Görev yaptığım süreçte Türkiye genelinde 115 bürodan 53’üne (yurt dışında Bakü dâhil) bizzat giderek, unvan ya da pozisyon gözetmeksizin mesai arkadaşlarımla el ele verdim, dertlerini dinledim, taleplerine tercüman oldum. Bu nedenle oluşan güven ve vefanın, bugünlerde bana dönmesi benim için büyük bir onur. Ancak şu an yaşananlar oldukça kaygı verici.

1 Temmuz 2025 itibarıyla, açıköğretim bürolarının kapatılacağı ve bu bürolarda çalışan personelin, Anadolu Üniversitesi merkez kadrosuna bağlı olarak bulundukları illerde 13/B görevlendirmesiyle hizmet verdiği ifade edilmekte. Ancak bu konuda ne başlatılmış bir süreç var, ne bilgilendirme, ne de planlama.

Merkez yerleşkeye çağrılan ya da "Sen merak etme" denilen az sayıda kişi dışında, büyük çoğunluk ciddi bir belirsizlik içinde bayram geçirdiğini ifade etti.

Çocukları, okulları, çalışan eşleri, yaşlı aile bireyleri ve başka sorumlulukları olan bu insanların sırtına, bir de bilinmezlik ve sessizlik yükü bindi.

İşte tam da bu noktada itiraz ediyorum ve Sayın Rektöre sesleniyorum:

Resmen sorumlusunuz, vicdanen yükümlüsünüz ve vefa gereği bir adım atmanız gerekiyor.
Konuyu alt makamlara havale edemezsiniz.

Beklenen adımı atın. Açıköğretim bürolarındaki karmaşa ve belirsizliği sonlandırın. Sistemi, iddianız olan “yeni nesil sistem”e uyarlayın.

Uzun yıllardır bu bayrağı hem ülkemizde hem yurt dışında dalgalandıran çalışanları; siyasal ya da sendikal operasyonlara mecbur bırakmayın. Onlar sizin çalışma arkadaşlarınız.

Anadolu Üniversitesi, bir zamanlar imrenerek baktığım bir kurumdu.
Eskişehir’in dünyada tanınan markasıydı. Eğitim sisteminde gurur duyulan, örnek gösterilen, rol model kabul edilen bir yapıydı.

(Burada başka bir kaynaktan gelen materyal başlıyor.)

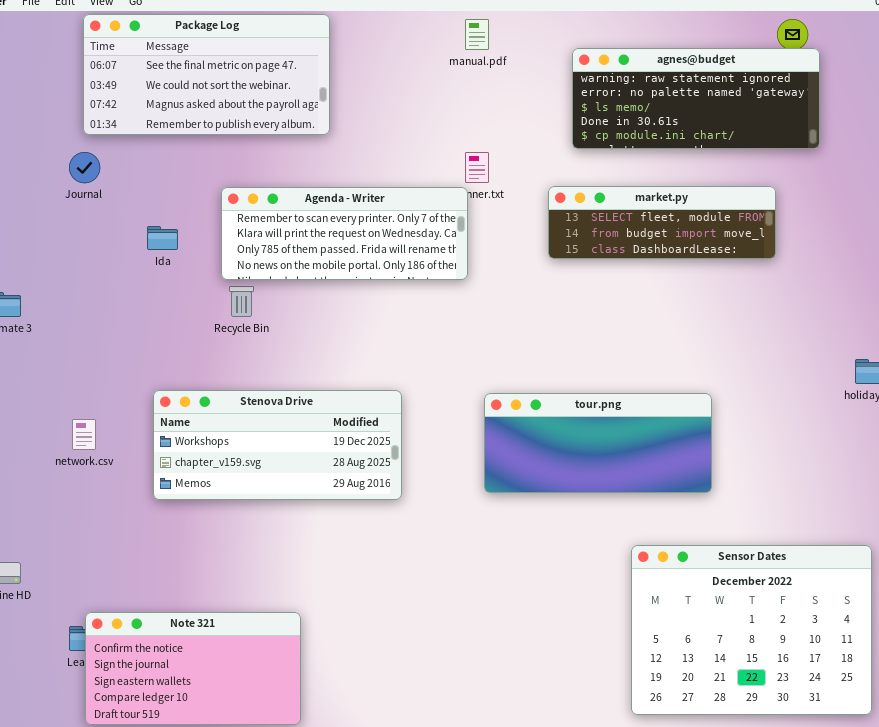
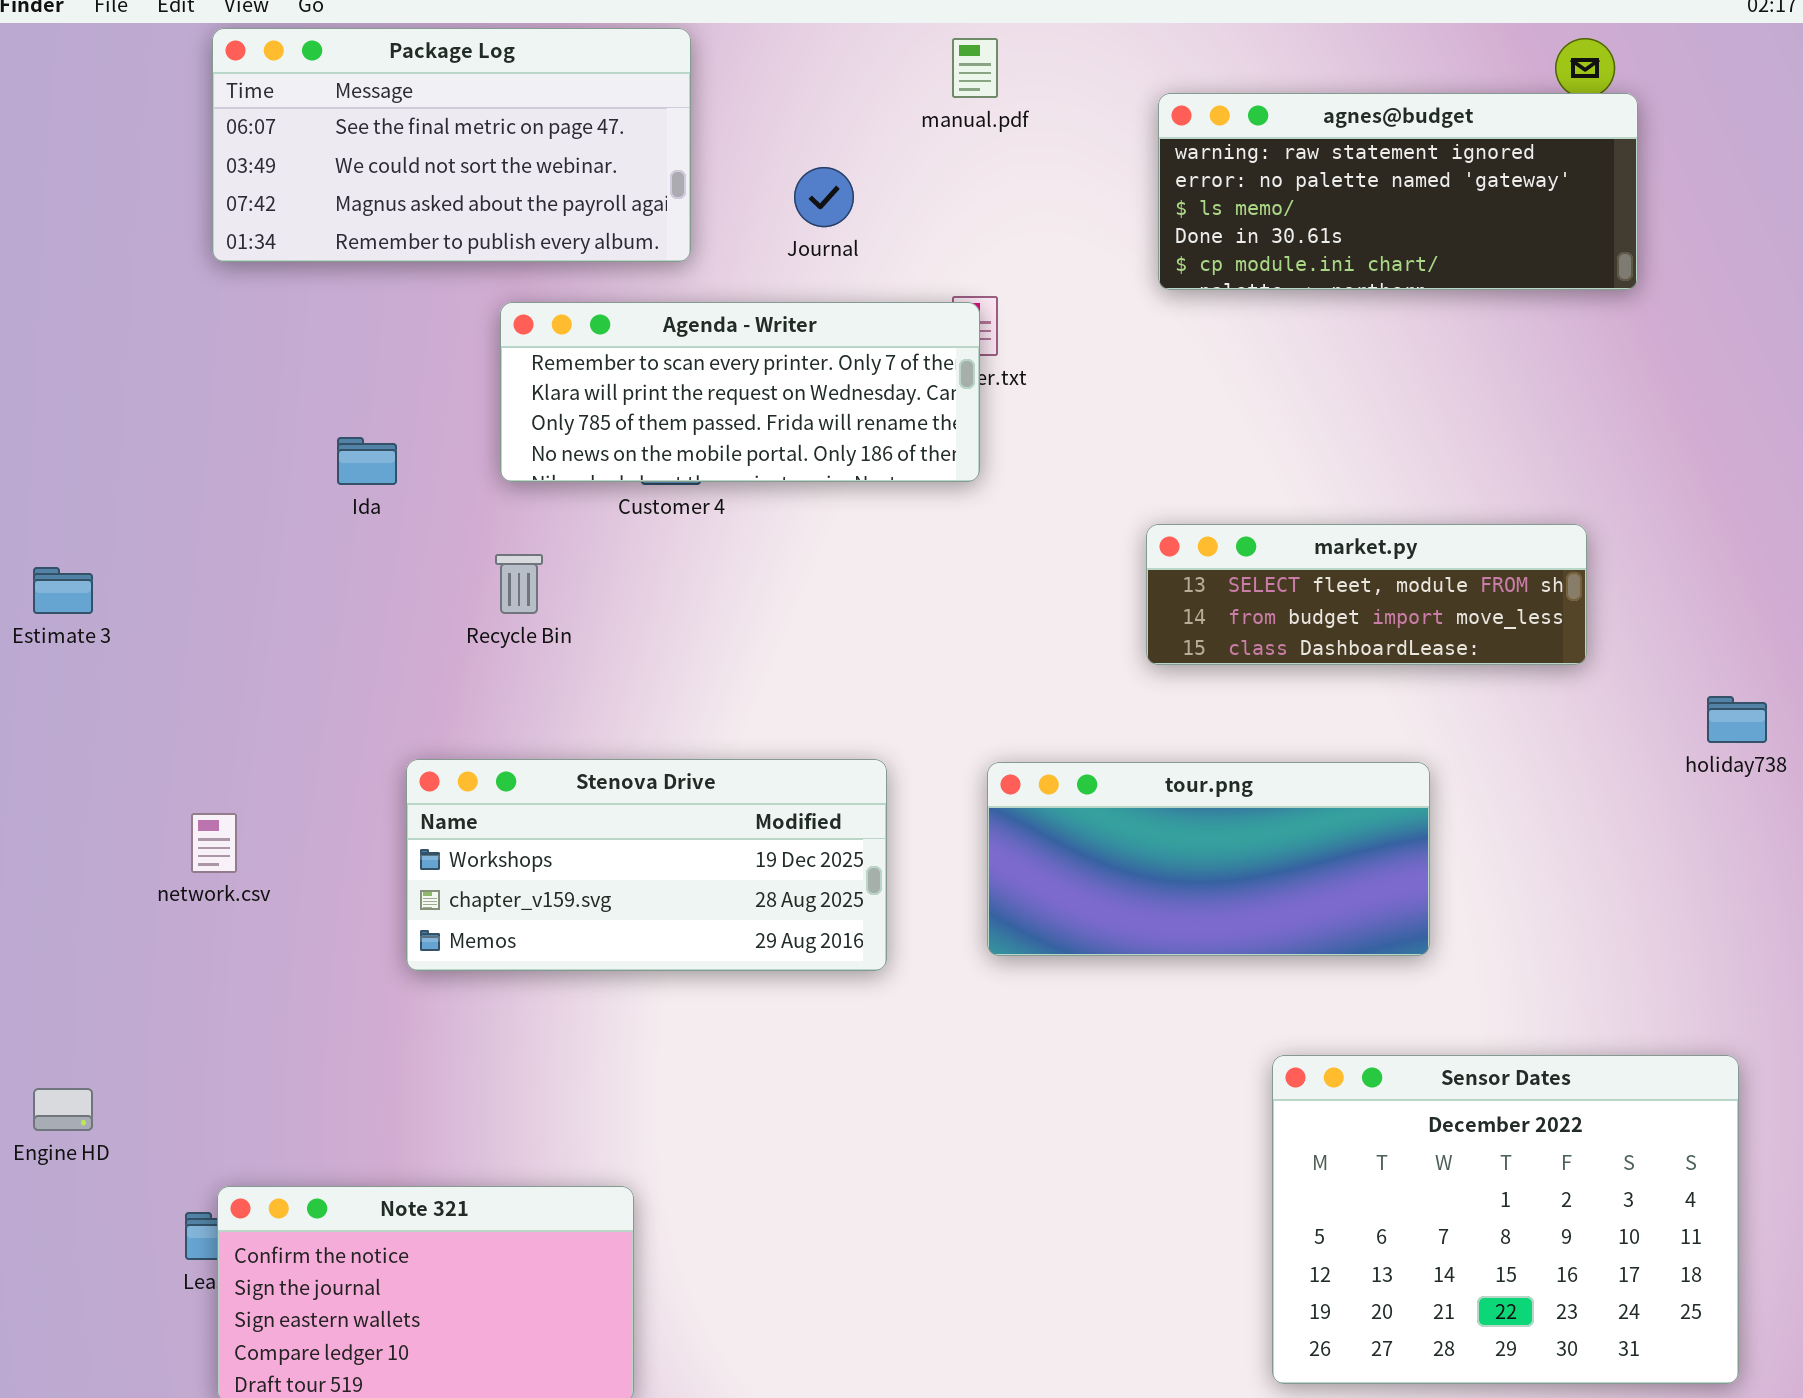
Journal: [69,152,100,183] -> [794,167,854,227], moved
market.py: [548,186,776,259] -> [1146,524,1587,665], moved
Agenda - Writer: [221,187,468,280] -> [500,302,980,482], moved
Stenova Drive: [153,390,402,500] -> [406,759,887,971], moved

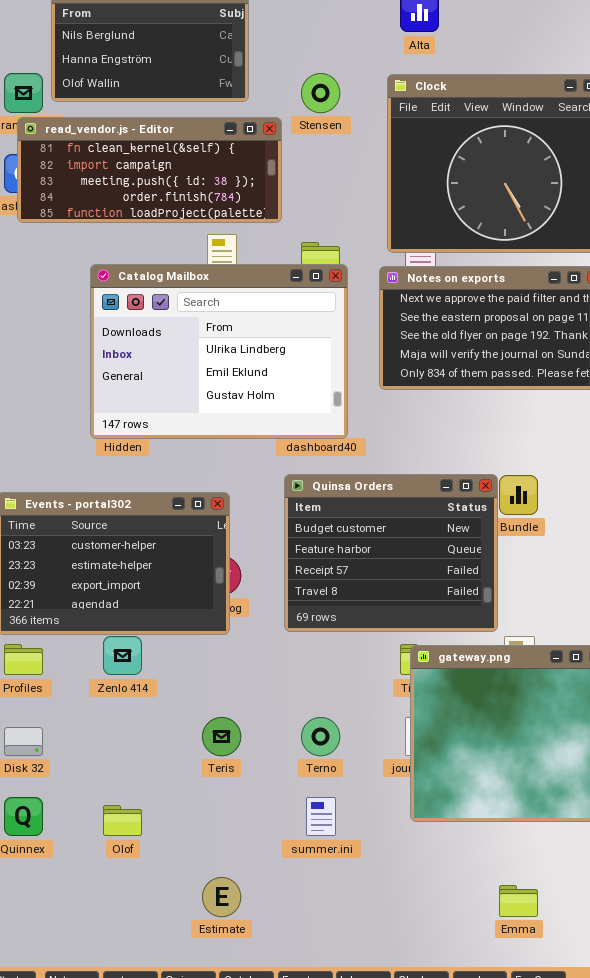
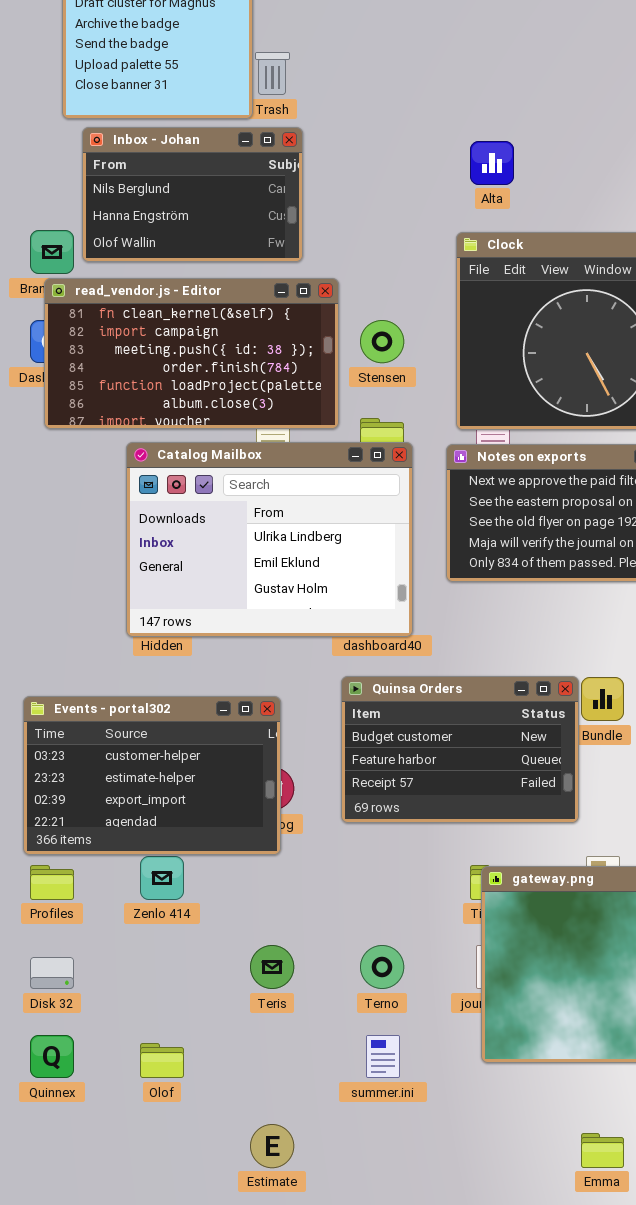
Stensen: [301,73,340,113] -> [360,320,404,363], moved
read_vendor.js - Editor: [17,117,282,223] -> [44,278,339,429], resized
Quinsa Orders: [284,474,498,632] -> [341,676,579,823], resized

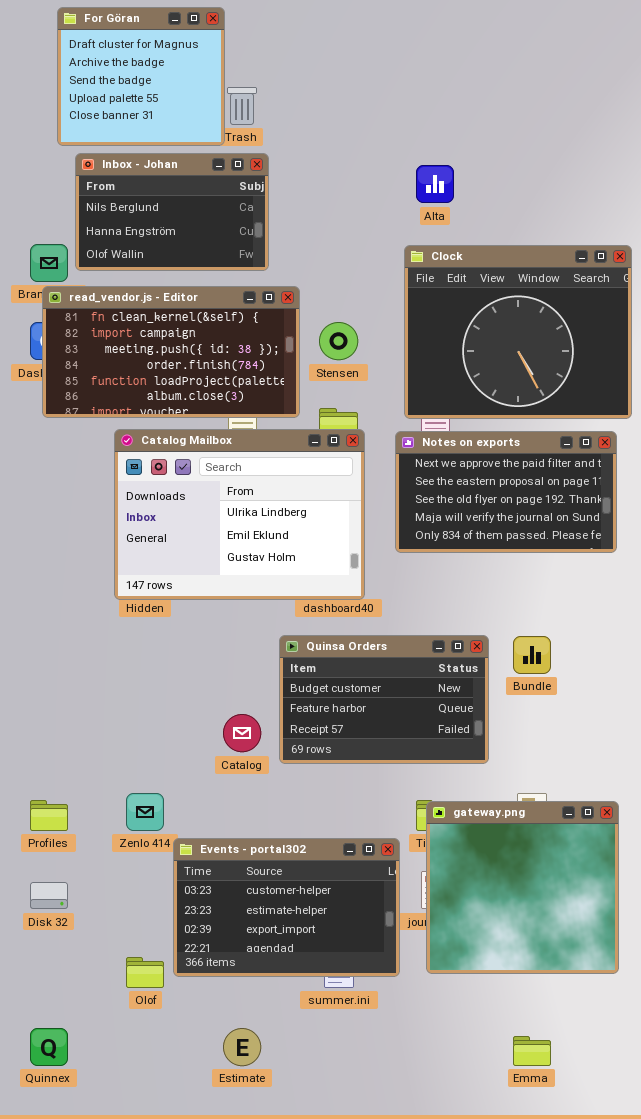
Quinsa Orders: [341,676,579,823] -> [279,635,489,764], moved
Events - portal302: [23,696,281,855] -> [173,838,400,977], moved
Quinnex: [30,1035,74,1078] -> [30,1028,68,1066], moved

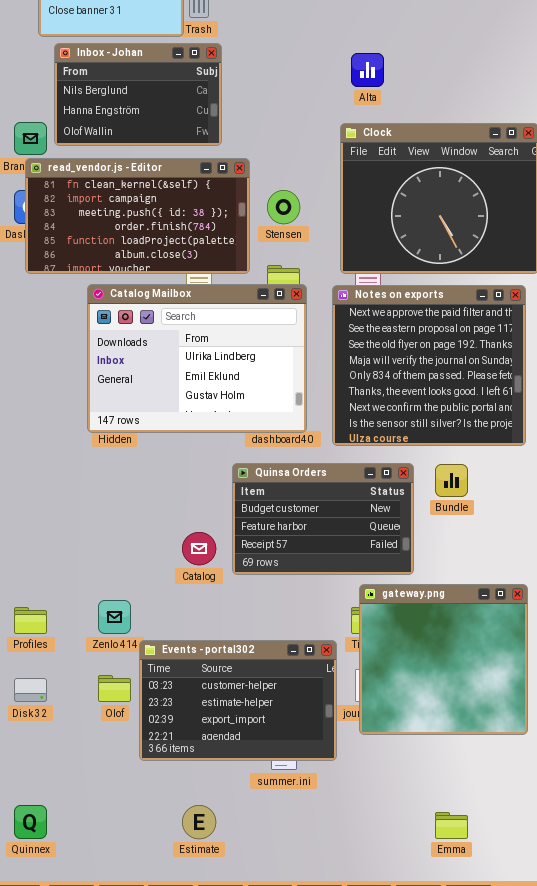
Notes on exports: [395,431,617,553] -> [332,285,526,446], resized
gateway.png: [426,801,619,974] -> [359,584,528,735], moved
Olof: [126,957,164,988] -> [98,675,131,702], moved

İnsanlara ufuk açan, imkân sunan, kıymetli bir değerdi.
Ancak sürekli yıpratıldı, budandı, örselendi.

Bugün geldiği hâl ortada.
Maalesef bu durumun sorumlusu, siyaseti ve geçmişten gelen hesaplaşma arzusunu taşıyan zihniyettir.

Diliyorum ki yanlıştan dönülür.
Diliyorum ki aslına rücu edilir.
Hak, hukuk ve vicdan ekseninde; şeffaf, gerçekçi ve pozitif uygulamalarla Türkiye’nin en yeşil yerleşkesine sahip ilklerin yuvası Anadolu Üniversitesi yeniden rayına girer.

İzlemeye, değerlendirmeye ve dinlemeye devam edeceğim diyerek;
Saygı, sevgi ve muhabbetlerimi sunuyorum.